Copy out every line of the data where the word "that" is found.

[Items from a dataset]
************

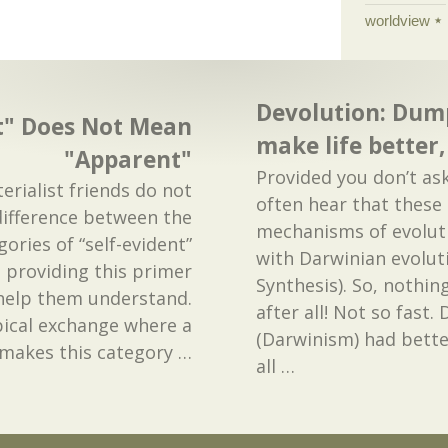
worldview
Devolution: Dum
nt" Does Not Mean
make life better
"Apparent"
Provided you don’t as
rialist friends do not
often hear that thes
ifference between the
mechanisms of evoluti
ories of “self-evident”
with Darwinian evolut
 providing this primer
Synthesis). So, nothin
 help them understand.
after all! Not so fast.
pical exchange where a
(Darwinism) had bette
 makes this category
…
all
…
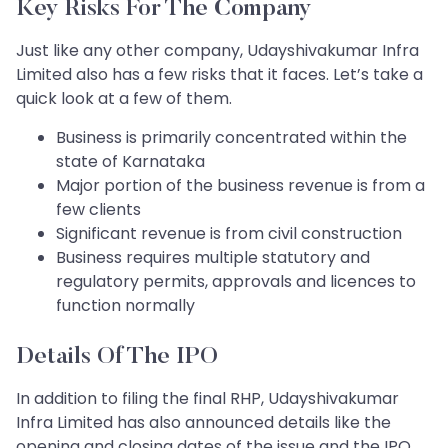
Key Risks For The Company
Just like any other company, Udayshivakumar Infra
Limited also has a few risks that it faces. Let’s take a
quick look at a few of them.
Business is primarily concentrated within the
state of Karnataka
Major portion of the business revenue is from a
few clients
Significant revenue is from civil construction
Business requires multiple statutory and
regulatory permits, approvals and licences to
function normally
Details Of The IPO
In addition to filing the final RHP, Udayshivakumar
Infra Limited has also announced details like the
opening and closing dates of the issue and the IPO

************

- [SOLUTION]:
often hear that thes
Limited also has a few risks that it faces. Let’s take a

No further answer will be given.